Whenever a filmmaker gets aesthetically stuck, they shoot the movie handheld. I know this because I've done it when a deadline was approaching. If I needed to be off the set at a particular time and it would take too long to set up for the next scene, I'd throw the camera over my shoulders then roll. I wonder if the director (Brian Andrew Mendoza) ran into those very scenarios. 

Whatever drive or tension there is in the story is immediately deflated when the big baddy is killed off within close to thirty minutes of the film. The parental drama isn’t enough to go on for the story to continue.

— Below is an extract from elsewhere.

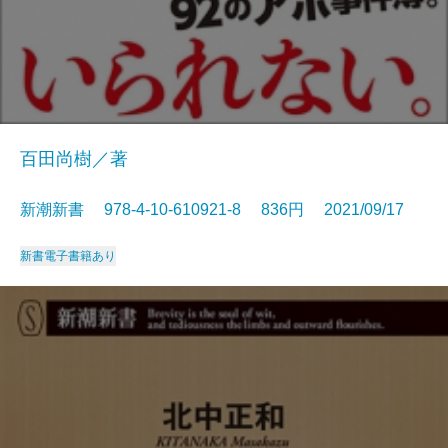
百田尚樹／著
新潮新書 978-4-10-610921-8 836円 2021/09/17
新書
電子書籍あり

Every convention is thrown in a perfect recipe of sameness soup with a lack of quality action to make anything engageable.

If Sweet Girl is worth any unintentional laugher, it's when DP (Barry Ackroyd) shoots Jason Mamoa pacing comically around the hospital in a master shot while wildly overacting in a moment of grief, or hulking out.

There's nothing to go on from making Sweet Girl feel like a struggle to sit through. Missing a voice, script, or a structure, I'd only watch this if it were the single thing download on my phone while waiting in the hospital.